Es lógico. Al igual que antes de plantear lo que un enfermo podrá hacer cuando recupere la salud, lo más urgente e importante de momento, es curar sus dolencias.
Pues bien: influir o dejarse influir es como una enfermedad –nada leve– de la libertad.
A primera vista puede ser como un pulgón, incómodo para la planta pero, en apariencia, no mortal. Y sin embargo, puede irla carcomiendo y agotando irreversiblemente.
Toda influencia, metiéndose dentro de uno, rebaja nuestra plena libertad. Entonces, nuestras acciones no alcanzarán la categoría de actos humanos, pues éstos han de ser lúcidos y libres.
Hay, por supuesto, que definir bien que se entiende por influir. Es meter dentro de algo –que ya fluye desde su propio manantial–, otro fluir distinto que llega de otra fuente; o sea, que tiene para el sujeto que lo recibe un origen extrínseco. Si se mezclase en nosotros, esta otra corriente alienaría nuestra identidad y disminuiría la autenticidad de nuestra libertad. ¡Y cuántas veces, además, incluso la contaminan!

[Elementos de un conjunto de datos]
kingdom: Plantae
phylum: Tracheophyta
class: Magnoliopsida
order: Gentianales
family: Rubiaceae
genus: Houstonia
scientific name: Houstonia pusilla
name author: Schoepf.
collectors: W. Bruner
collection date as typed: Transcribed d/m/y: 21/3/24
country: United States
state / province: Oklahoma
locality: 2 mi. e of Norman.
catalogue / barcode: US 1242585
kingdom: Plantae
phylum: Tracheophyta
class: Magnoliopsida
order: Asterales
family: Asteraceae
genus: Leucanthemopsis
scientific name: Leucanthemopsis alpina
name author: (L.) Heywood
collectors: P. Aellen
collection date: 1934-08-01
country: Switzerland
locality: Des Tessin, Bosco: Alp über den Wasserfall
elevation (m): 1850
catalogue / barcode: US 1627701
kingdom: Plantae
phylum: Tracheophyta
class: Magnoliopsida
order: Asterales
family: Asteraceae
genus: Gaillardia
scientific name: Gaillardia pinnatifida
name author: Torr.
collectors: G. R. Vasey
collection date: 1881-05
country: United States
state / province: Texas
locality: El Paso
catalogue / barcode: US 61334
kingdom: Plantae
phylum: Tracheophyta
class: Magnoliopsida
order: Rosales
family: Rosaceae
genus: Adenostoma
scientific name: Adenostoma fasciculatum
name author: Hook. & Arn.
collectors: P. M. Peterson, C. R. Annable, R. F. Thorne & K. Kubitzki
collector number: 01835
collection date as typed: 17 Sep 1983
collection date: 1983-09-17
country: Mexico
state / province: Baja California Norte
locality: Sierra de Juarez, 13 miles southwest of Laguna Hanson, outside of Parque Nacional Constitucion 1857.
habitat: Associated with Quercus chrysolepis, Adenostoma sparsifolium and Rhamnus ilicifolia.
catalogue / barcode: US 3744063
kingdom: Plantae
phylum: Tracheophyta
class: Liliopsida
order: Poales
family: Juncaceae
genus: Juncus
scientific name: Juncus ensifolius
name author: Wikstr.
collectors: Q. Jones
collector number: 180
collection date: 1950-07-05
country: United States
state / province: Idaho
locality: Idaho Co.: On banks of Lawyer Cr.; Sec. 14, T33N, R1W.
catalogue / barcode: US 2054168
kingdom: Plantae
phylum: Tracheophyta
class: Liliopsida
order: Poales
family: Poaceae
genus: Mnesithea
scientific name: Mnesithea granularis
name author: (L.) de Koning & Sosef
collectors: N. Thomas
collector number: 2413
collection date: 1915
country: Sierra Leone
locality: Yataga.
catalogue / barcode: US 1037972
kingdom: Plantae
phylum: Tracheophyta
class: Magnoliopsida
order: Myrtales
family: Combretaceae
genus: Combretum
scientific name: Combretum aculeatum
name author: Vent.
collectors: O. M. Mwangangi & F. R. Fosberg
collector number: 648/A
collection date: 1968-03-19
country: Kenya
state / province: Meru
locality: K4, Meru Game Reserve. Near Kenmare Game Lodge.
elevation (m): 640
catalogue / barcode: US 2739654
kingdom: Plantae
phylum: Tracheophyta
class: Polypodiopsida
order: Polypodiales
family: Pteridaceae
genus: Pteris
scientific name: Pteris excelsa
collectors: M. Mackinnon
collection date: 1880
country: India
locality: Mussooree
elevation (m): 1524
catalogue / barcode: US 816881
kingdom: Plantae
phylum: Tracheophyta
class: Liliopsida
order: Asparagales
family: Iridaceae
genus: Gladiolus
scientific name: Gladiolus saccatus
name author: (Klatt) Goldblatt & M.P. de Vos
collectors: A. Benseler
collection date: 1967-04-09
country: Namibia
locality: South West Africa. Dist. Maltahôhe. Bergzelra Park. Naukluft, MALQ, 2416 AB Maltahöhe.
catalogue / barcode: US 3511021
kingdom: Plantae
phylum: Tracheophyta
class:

## Tarea 1
Repite literalmente el fragmento del texto sobre la influencia y la libertad comprendido entre "A primera vista" y "incluso la contaminan!", ambos incluidos.
## Tarea 2
Responde a estas preguntas sobre el texto sobre la influencia y la libertad:
(a) ¿Con qué se compara la influencia a primera vista?
(b) ¿Qué dos cualidades han de tener los actos humanos?
(c) ¿Qué origen tiene, para el sujeto que lo recibe, el fluir que llega de otra fuente?

## Respuesta escrita 1
A primera vista puede ser como un pulgón, incómodo para la planta pero, en apariencia, no mortal. Y sin embargo, puede irla carcomiendo y agotando irreversiblemente.
Toda influencia, metiéndose dentro de uno, rebaja nuestra plena libertad. Entonces, nuestras acciones no alcanzarán la categoría de actos humanos, pues éstos han de ser lúcidos y libres.
Hay, por supuesto, que definir bien que se entiende por influir. Es meter dentro de algo –que ya fluye desde su propio manantial–, otro fluir distinto que llega de otra fuente; o sea, que tiene para el sujeto que lo recibe un origen extrínseco. Si se mezclase en nosotros, esta otra corriente alienaría nuestra identidad y disminuiría la autenticidad de nuestra libertad. ¡Y cuántas veces, además, incluso la contaminan!

## Respuesta escrita 2
(a) Con un pulgón.
(b) Han de ser lúcidos y libres.
(c) Un origen extrínseco.